Após a decisão do Supremo Tribunal Federal (STF) que descriminalizou o porte de maconha para uso pessoal, um mutirão conduzido pelo Conselho Nacional de Justiça (CNJ) revisou 29.725 processos julgados nos últimos oito anos. Desses, 3.676 condenações — o equivalente a 12,4% do total — foram revertidas.
O balanço mostra que, além das absolvições, houve a manutenção de condenações em 16.327 casos, o que representa 54,9% dos processos analisados. Outros 7.434 seguem em fase de manifestação da defesa e do Ministério Público, podendo resultar em novas revisões. Há ainda 2.151 processos pendentes da análise do juiz, também sujeitos a absolvições.

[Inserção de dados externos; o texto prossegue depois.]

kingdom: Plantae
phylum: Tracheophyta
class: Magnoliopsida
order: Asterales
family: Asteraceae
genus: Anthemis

Entre as condenações revertidas existem dois cenários distintos: pessoas antes consideradas usuárias de maconha, que agora foram absolvidas porque essa condição deixou de ser crime; e réus que haviam sido condenados como traficantes apesar de portarem quantidades pequenas da droga. Nessas situações, quando não havia outros indícios de comércio, as condutas foram reclassificadas como uso pessoal, levando à absolvição.
Os dados do CNJ não especificam quantas pessoas foram soltas ou como se distribuem os casos entre esses dois grupos. A decisão do STF determinou que quem for flagrado com até 40 gramas de maconha ou seis plantas fêmeas deve ser presumido usuário, salvo se forem encontradas evidências de tráfico, como balança de precisão, anotações ou dinheiro vivo.
O defensor público de São Paulo Filipe Dias Rodrigues reforça que as revisões não beneficiam integrantes de facções criminosas. Segundo ele, os casos envolvem pessoas de “baixíssimo potencial lesivo”, que não representariam risco à sociedade e não deveriam permanecer presas. Para Rodrigues, evitar que usuários sejam confundidos com traficantes é uma medida de segurança pública, já que o ingresso no sistema prisional pode aproximar indivíduos sem histórico criminal de organizações criminosas.
O mutirão apontou que Santa Catarina lidera as reversões, com 1.560 casos, seguida por São Paulo (1.136) e Minas Gerais (485). Além das revisões relacionadas à maconha, o CNJ também analisou prisões preventivas de gestantes e mulheres responsáveis por crianças ou pessoas com deficiência. A inclusão do tema neste ano foi determinada pelo ministro Gilmar Mendes, que mencionou a resistência de tribunais estaduais em conceder prisão domiciliar nos casos previstos em lei — desde que não haja violência no crime investigado.
No total, foram revistos 6.948 processos envolvendo gestantes e mães, resultando na soltura de 2.226 mulheres, a maioria por liberdade provisória, com ou sem monitoramento eletrônico. Em 2.858 casos, porém, as prisões preventivas foram mantidas, principalmente por envolverem crimes praticados com violência ou grave ameaça.
Realizados desde 2008, os mutirões — atualmente inseridos no Plano Pena Justa — buscam enfrentar o “estado de coisas inconstitucional” reconhecido pelo STF no sistema prisional brasileiro, marcado por violações de direitos e superlotação.